Cyanobacteria (algae) would use carbon dioxide from Mars’ atmosphere and create sugars when exposed to sunlight, while an engineered E. coli bacterium would turn those sugars into propellant.
This propellant, called 2,3-butanediol, is currently in existence on Earth. It is used to make polymers for rubber.
The rockets planned for leaving Mars are designed to use methane and liquid oxygen, neither of which are native to the red planet. These would therefore have to be transported to Mars at great expense and resource. It is estimated that carrying 30 tons of methane and liquid oxygen would cost around $8 billion.
Nasa has proposed using a catalyst to turn the carbon dioxide on Mars into liquid oxygen, but the issues of methane remain. The scientists from Georgia say that making the propellant directly on Mars would reduce costs, as well as generating 44 tons of oxygen as a byproduct which could then be used to support human settlements.
The first steps in this process would be taking plastic to Mars that could be assembled into photobioreactors about the size of four football pitches. The cyanobacteria would grow via photosynthesis, and the enzymes in a separate reactor would break them down into sugar to feed the E. coli.
Although the components are three times heavier than the methane that would need to be shipped to Mars in Nasa’s proposal, it would require 32 per cent less power to operate.
“You need a lot less energy for lift-off on Mars, which gave us the flexibility to consider different chemicals that aren’t designed for rocket launch on Earth,” said researcher Pamela Peralta-Yahya. “We started to consider ways to take advantage of the planet’s lower gravity and lack of oxygen to create solutions that aren’t relevant for Earth launches.”
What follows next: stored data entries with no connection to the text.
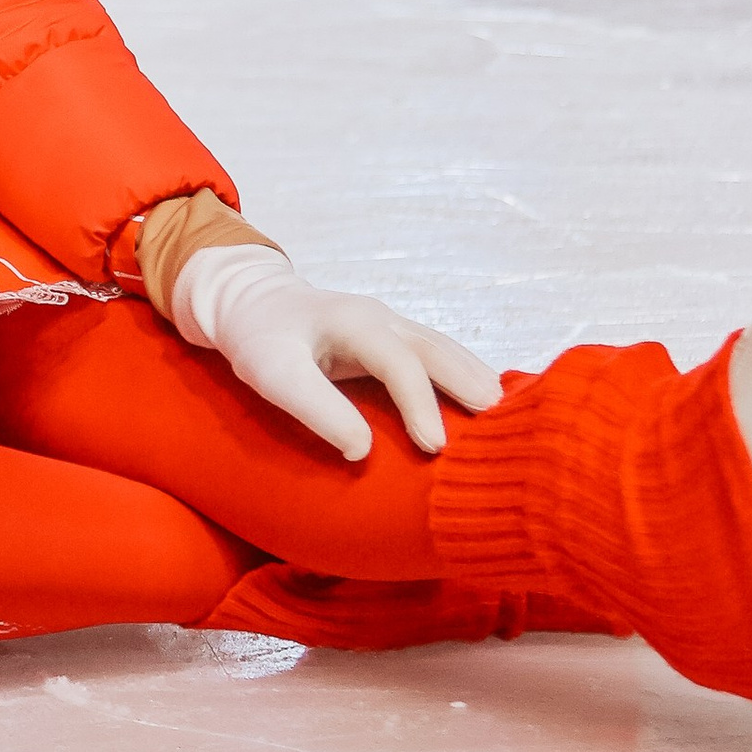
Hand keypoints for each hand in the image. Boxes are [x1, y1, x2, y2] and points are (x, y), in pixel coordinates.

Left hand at [170, 246, 501, 460]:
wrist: (247, 300)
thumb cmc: (259, 339)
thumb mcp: (273, 374)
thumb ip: (316, 408)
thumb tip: (362, 451)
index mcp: (354, 322)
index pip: (399, 362)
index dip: (420, 403)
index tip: (435, 448)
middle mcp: (380, 319)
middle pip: (435, 348)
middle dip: (468, 382)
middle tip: (501, 424)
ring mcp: (388, 326)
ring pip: (441, 348)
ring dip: (471, 378)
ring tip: (505, 414)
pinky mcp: (388, 341)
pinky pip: (433, 355)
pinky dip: (460, 375)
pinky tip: (479, 400)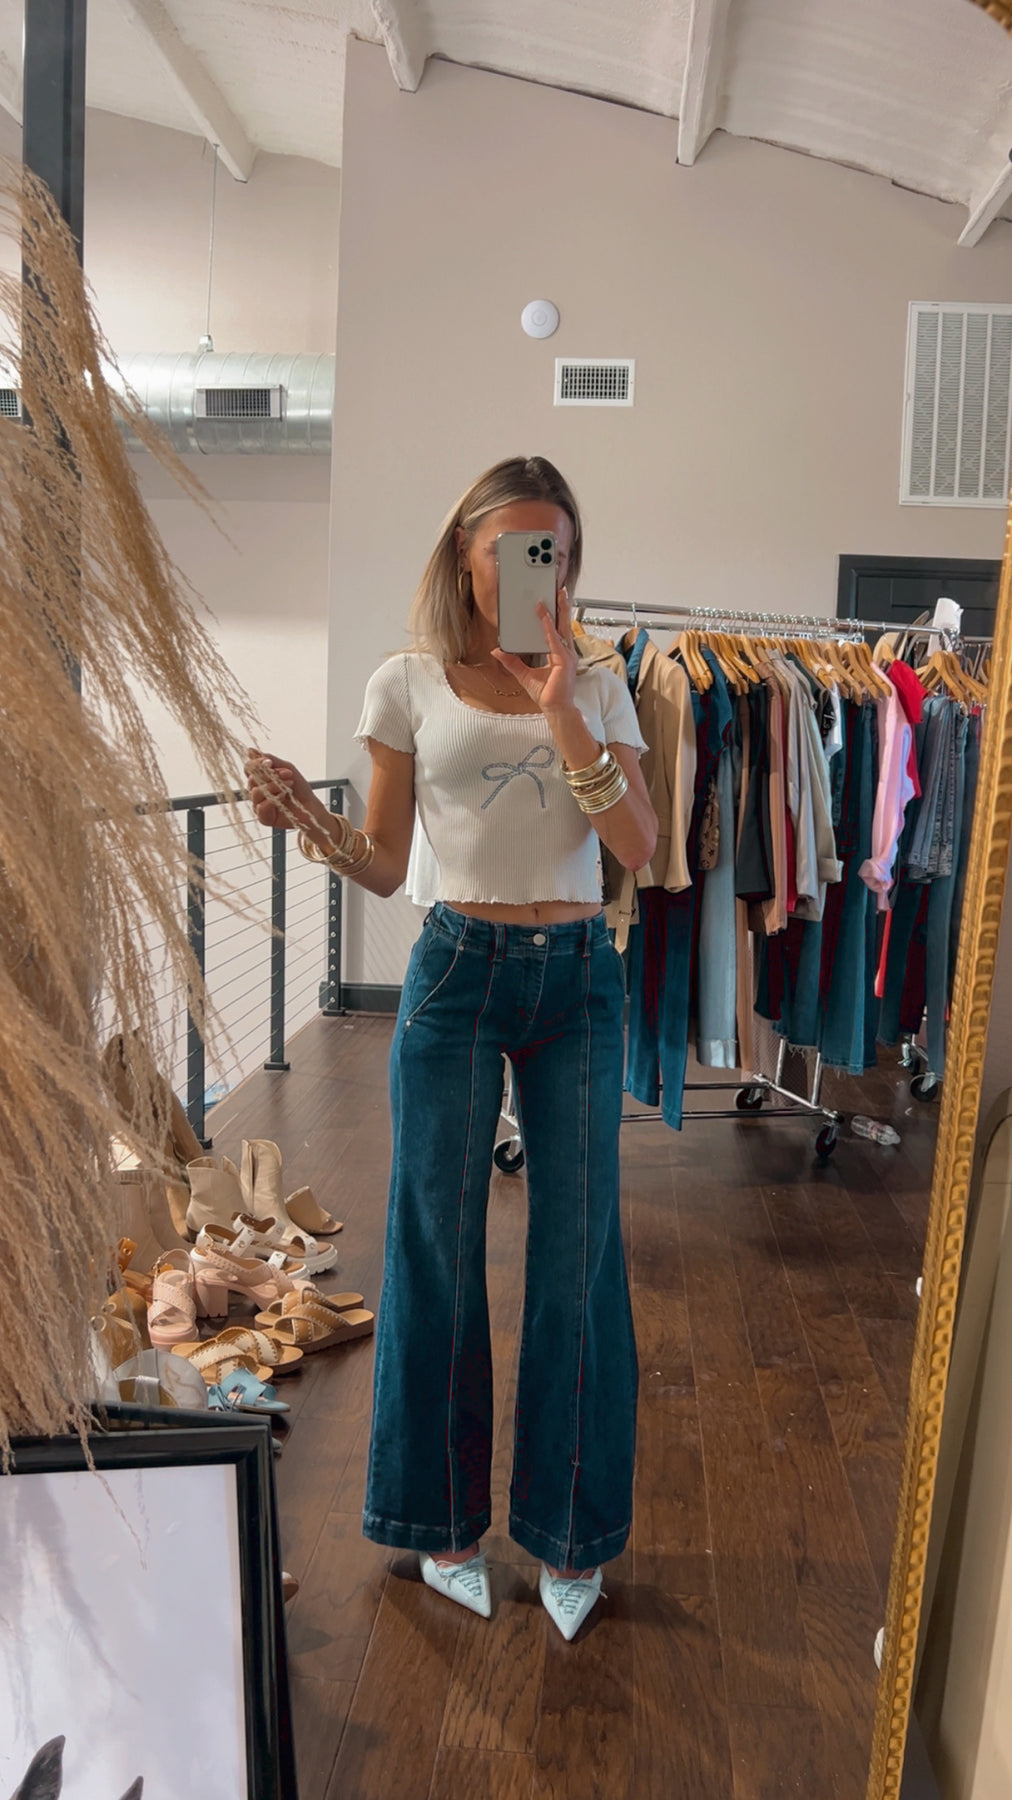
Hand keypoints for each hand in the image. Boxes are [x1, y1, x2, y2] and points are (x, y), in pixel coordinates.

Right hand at [244, 749, 321, 831]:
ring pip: (256, 792)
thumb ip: (269, 760)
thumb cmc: (299, 788)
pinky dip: (273, 800)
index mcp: (260, 780)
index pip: (249, 769)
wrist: (312, 806)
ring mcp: (259, 806)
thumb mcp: (287, 768)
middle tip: (288, 774)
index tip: (269, 762)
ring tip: (289, 786)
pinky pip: (260, 807)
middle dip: (270, 775)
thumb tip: (250, 751)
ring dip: (274, 786)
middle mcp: (257, 792)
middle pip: (251, 780)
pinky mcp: (264, 818)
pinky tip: (283, 797)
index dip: (256, 764)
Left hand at [491, 587, 577, 715]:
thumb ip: (511, 661)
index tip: (552, 602)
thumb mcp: (523, 674)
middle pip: (563, 624)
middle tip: (559, 591)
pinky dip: (549, 627)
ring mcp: (567, 656)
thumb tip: (497, 651)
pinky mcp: (563, 661)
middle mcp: (565, 652)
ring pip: (562, 628)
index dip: (555, 616)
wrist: (555, 709)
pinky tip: (544, 616)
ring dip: (559, 611)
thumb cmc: (546, 694)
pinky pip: (554, 640)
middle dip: (562, 607)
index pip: (557, 630)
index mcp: (559, 654)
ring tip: (557, 596)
The team is now looking to optimise the biological processes and the materials necessary for the plan, which could improve the speed at which the bacteria grows or lower the size of the photobioreactor.
“We also need to perform experiments to demonstrate that cyanobacteria can be grown in Martian conditions,” said professor Matthew Realff, who works on algae-based process analysis.
“We need to consider the difference in the solar spectrum on Mars both due to the distance from the Sun and lack of atmospheric filtering of the sunlight. High ultraviolet levels could damage the cyanobacteria.”
A research paper about this process, titled ‘Designing the bioproduction of Martian rocket propellant via a biotechnology-enabled in situ resource utilization strategy’, has been published in the journal Nature Communications.
Using bioreactors on Mars has been proposed before, but to develop food and medicine for Martian settlers. All species of the bacteria anabaena cyanobacteria can be used to produce oxygen through photosynthesis, while others can turn atmospheric nitrogen into nutrients on Earth, but a bioreactor is necessary because the atmospheric pressure on Mars is too low for liquid water.
SpaceX executive Elon Musk says he plans to send the first SpaceX craft to Mars by 2022, with humans following within the next four to six years.